| Work to be completed |
With the images removed, return every line below exactly as it reads.

| Data |
::::

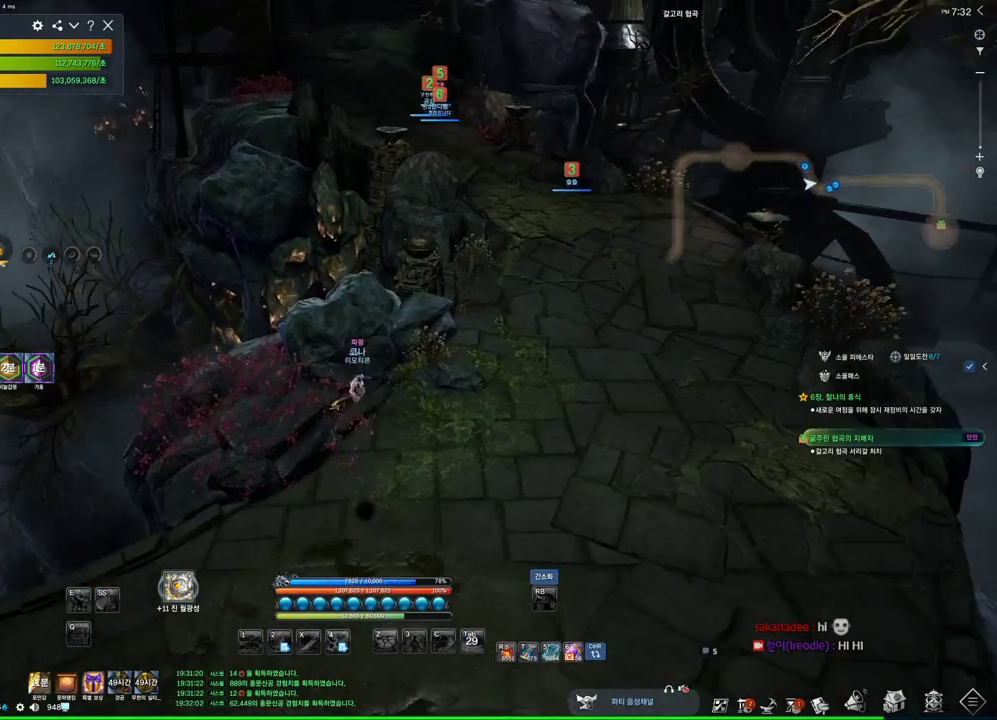
{"keys": ["alt", "d", "w"], "mouse": [], "events": [[100, "alt", "down"], [100, "mouse_mb4", "down"], [134, "mouse_mb4", "up"], [267, "mouse_mb4", "down"], [334, "mouse_mb4", "up"], [500, "d", "down"]]}
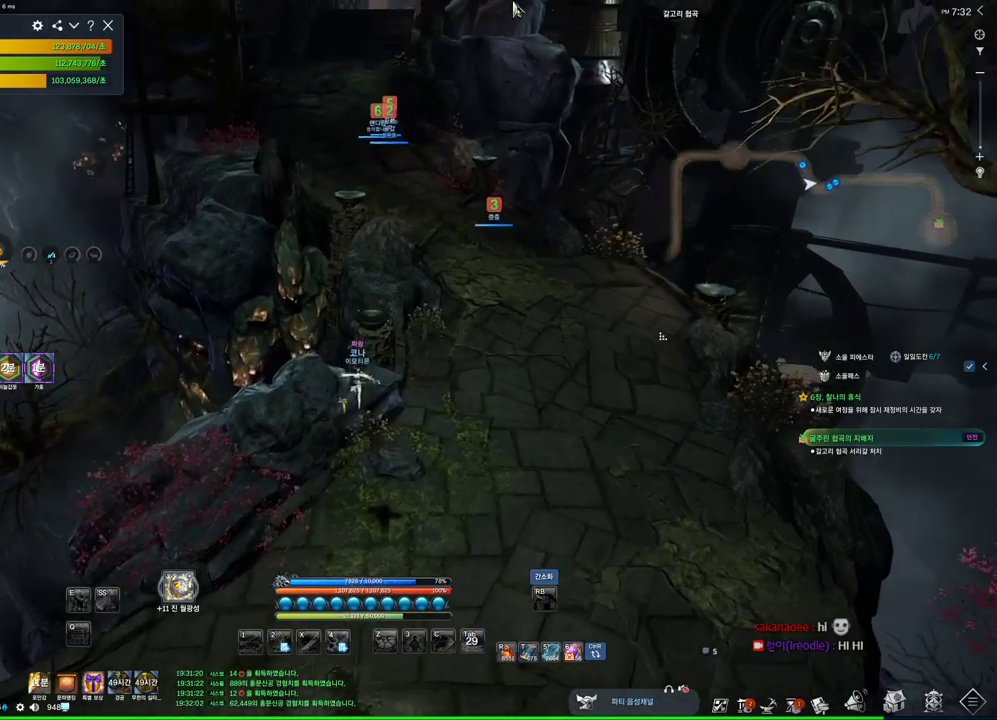
{"keys": ["alt", "w"], "mouse": [], "events": [[267, "mouse_left", "down"], [267, "mouse_right", "down"], [400, "d", "up"], [400, "mouse_left", "up"], [400, "mouse_right", "up"]]}
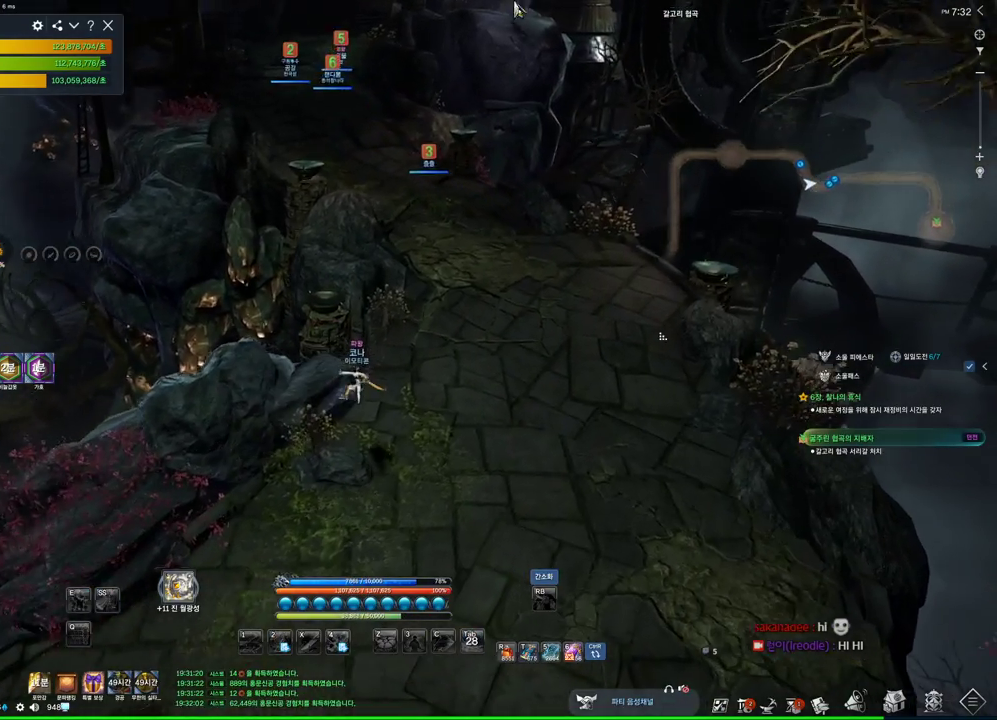
{"keys": ["alt", "w"], "mouse": [], "events": [[34, "mouse_left", "down"], [34, "mouse_right", "down"], [134, "mouse_left", "up"], [167, "mouse_right", "up"], [234, "d", "down"], [367, "mouse_left", "down"], [367, "mouse_right", "down"], [400, "d", "up"], [500, "mouse_left", "up"], [500, "mouse_right", "up"]]}
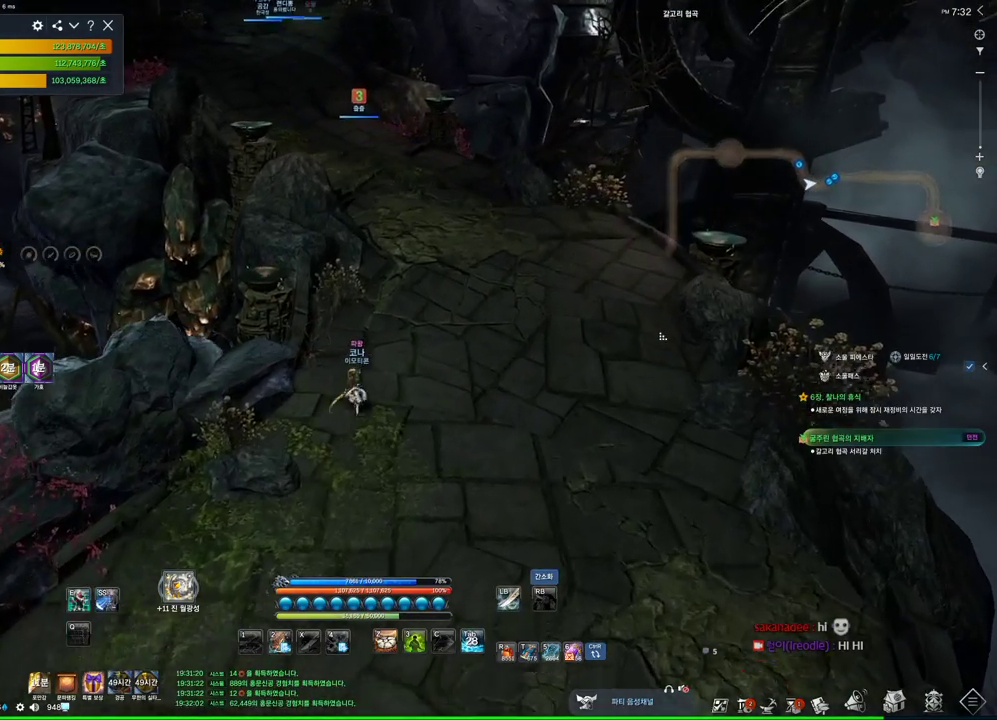
{"keys": ["w"], "mouse": [], "events": [[200, "alt", "up"], [467, "mouse_mb4", "down"], [500, "mouse_mb4", "up"]]}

::::

| Task solution |
{"keys": ["alt", "d", "w"], "mouse": [], "events": [[100, "alt", "down"], [100, "mouse_mb4", "down"], [134, "mouse_mb4", "up"], [267, "mouse_mb4", "down"], [334, "mouse_mb4", "up"], [500, "d", "down"]]}
{"keys": ["alt", "w"], "mouse": [], "events": [[267, "mouse_left", "down"], [267, "mouse_right", "down"], [400, "d", "up"], [400, "mouse_left", "up"], [400, "mouse_right", "up"]]}
{"keys": ["alt", "w"], "mouse": [], "events": [[34, "mouse_left", "down"], [34, "mouse_right", "down"], [134, "mouse_left", "up"], [167, "mouse_right", "up"], [234, "d", "down"], [367, "mouse_left", "down"], [367, "mouse_right", "down"], [400, "d", "up"], [500, "mouse_left", "up"], [500, "mouse_right", "up"]]}
{"keys": ["w"], "mouse": [], "events": [[200, "alt", "up"], [467, "mouse_mb4", "down"], [500, "mouse_mb4", "up"]]}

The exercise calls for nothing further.